Before long, however, she is emotionally and physically drained: by the long journeys to visit Siv, first at home and then in residential care; by the uneven advance of the disease, forcing them to start their relationship from scratch on each new visit; by the effort of understanding what Siv is trying to communicate; by Siv’s vicious, hurtful outbursts and even physical attacks. Much is lost, yet there is a new directness and lack of inhibition between them. Marie and Siv’s earlier relationship, it emerges, was not close: Siv left her young family when Marie was two, and they have only relatively recently spent any longer periods together. Poignantly, their belated chance to get to know each other turns into an urgent, crazy race against time. Marie Peterson is an honest, self-critical writer, who makes no attempt to sentimentalize what is fundamentally a prickly, difficult relationship, characterized by mutual resentment and explosive anger. As she puts it: “the silences between us are like fields of landmines”.

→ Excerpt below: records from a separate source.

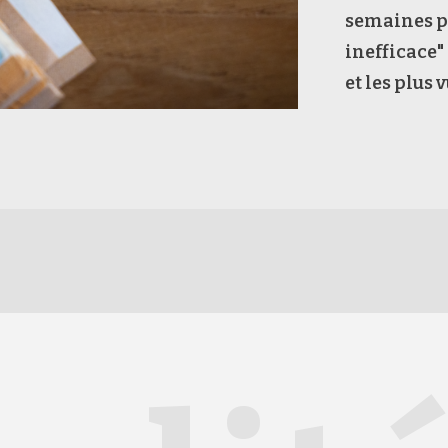
semaines pa
inefficace"
et les plus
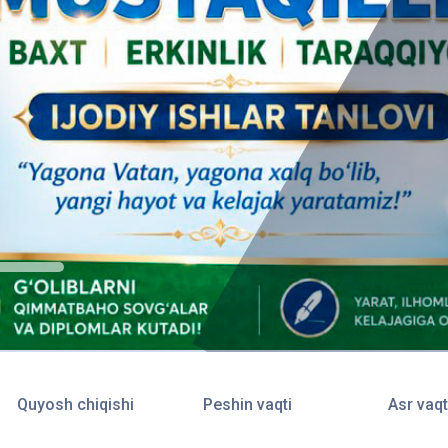
Quyosh chiqishi
Peshin vaqti
Asr vaqt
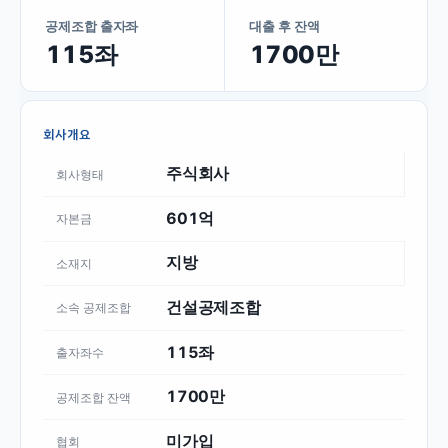
공제조합 출자좌
대출 후 잔액
115좌
1700만
회사개요
주식회사
회사형태
601억
자본금
지방
소재지
건설공제조합
소속 공제조합
115좌
출자좌수
1700만
공제조합 잔액
미가입
협회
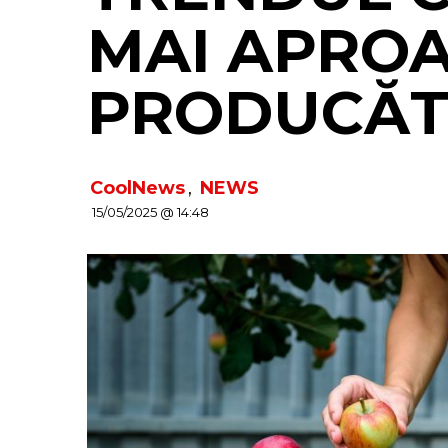
MAI APROA
PRODUCĂTO
CoolNews
,
NEWS
15/05/2025 @ 14:48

Marie gropes for appropriate similes to describe Siv’s illness. The doctor’s picture of a staircase leading down is too simplistic; it is more like an outward-spreading maze, or a theatre stage in which the usual props and people are lit from new, strange angles. At the end of the book, she finds some apt and haunting images for the pain of letting go and the grief that chokes her as she tries to come to terms with her mother’s imminent death. As compelling as any novel, this is a moving, tragicomic and deeply personal story.